How do the police know that you have guns? In most US states, there is no registration of guns.
When you purchase a gun from a gun store, you fill out a form 4473, for the purposes of a background check. The ATF has a record of gun transfers, but not a list of who currently owns a gun. If they recover a gun from a crime scene, then can go through the records to see who was the last owner.
The kink in this system is that private sales of guns is legal in most states as well. No background check, no record keeping required, just a good faith effort to ensure that the person you're selling it to can legally own a firearm.
So if the police come knocking on your door and ask for your guns, you can simply say "I sold it 2 years ago, but unfortunately I didn't keep any information on the new owner." The police would then need to have probable cause to search your residence for the weapon (which they very well could get depending on the evidence they have).
Collecting all the guns in the US won't be an easy task.

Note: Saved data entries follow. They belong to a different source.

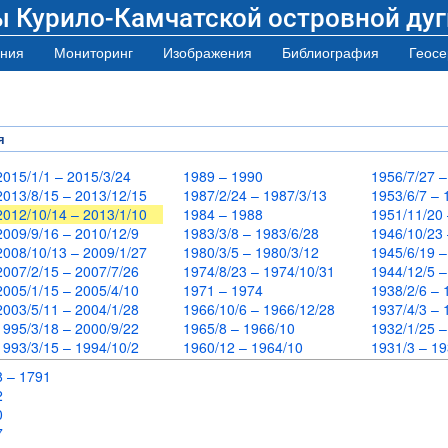
ы Курило-Камчатской островной дуг
ния
Мониторинг
Изображения
Библиография
Геосе
я
2015/1/1 – 2015/3/24
1989 – 1990
1956/7/27 
2013/8/15 – 2013/12/15
1987/2/24 – 1987/3/13
1953/6/7 –
2012/10/14 – 2013/1/10
1984 – 1988
1951/11/20
2009/9/16 – 2010/12/9
1983/3/8 – 1983/6/28
1946/10/23
2008/10/13 – 2009/1/27
1980/3/5 – 1980/3/12
1945/6/19 
2007/2/15 – 2007/7/26
1974/8/23 – 1974/10/31
1944/12/5 
2005/1/15 – 2005/4/10
1971 – 1974
1938/2/6 –
2003/5/11 – 2004/1/28
1966/10/6 – 1966/12/28
1937/4/3 –
1995/3/18 – 2000/9/22
1965/8 – 1966/10
1932/1/25 
1993/3/15 – 1994/10/2
1960/12 – 1964/10
1931/3 – 1
8 – 1791
72
70
67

Compliance with California's required registration of "assault weapons", in the 1990s, was estimated at about ten percent. The official assessment by the CA Dept of Justice was that the registration effort had been a failure.
You might get a few. Very quickly, cops would refuse to go door to door (being fired from your job is better than being dead). Maybe you could get the military to do it.

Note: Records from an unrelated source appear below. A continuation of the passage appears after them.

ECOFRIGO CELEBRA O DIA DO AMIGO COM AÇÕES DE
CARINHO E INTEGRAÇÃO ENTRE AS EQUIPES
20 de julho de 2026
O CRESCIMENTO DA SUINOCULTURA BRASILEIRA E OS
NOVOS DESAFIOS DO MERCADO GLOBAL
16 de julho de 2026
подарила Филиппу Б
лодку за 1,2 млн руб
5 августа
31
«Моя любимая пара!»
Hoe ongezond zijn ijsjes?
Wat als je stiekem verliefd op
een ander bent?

There's a paper on this somewhere (I'll see if I can dig it up) that estimates the lifetime of firearms in the US at about 300 years, if we stopped selling them today and banned their transfer. I forget what the "confiscation" estimate was -- I don't think it changed much.
Hacker News relevance? Legislation doesn't solve a damned thing. Remember the crypto wars of the 90s? Imagine taking crypto away from people now.
You can't turn off 300M firearms, or (guessing) millions of people willing to use them.
Anyway, the 1st amendment is the one he wants.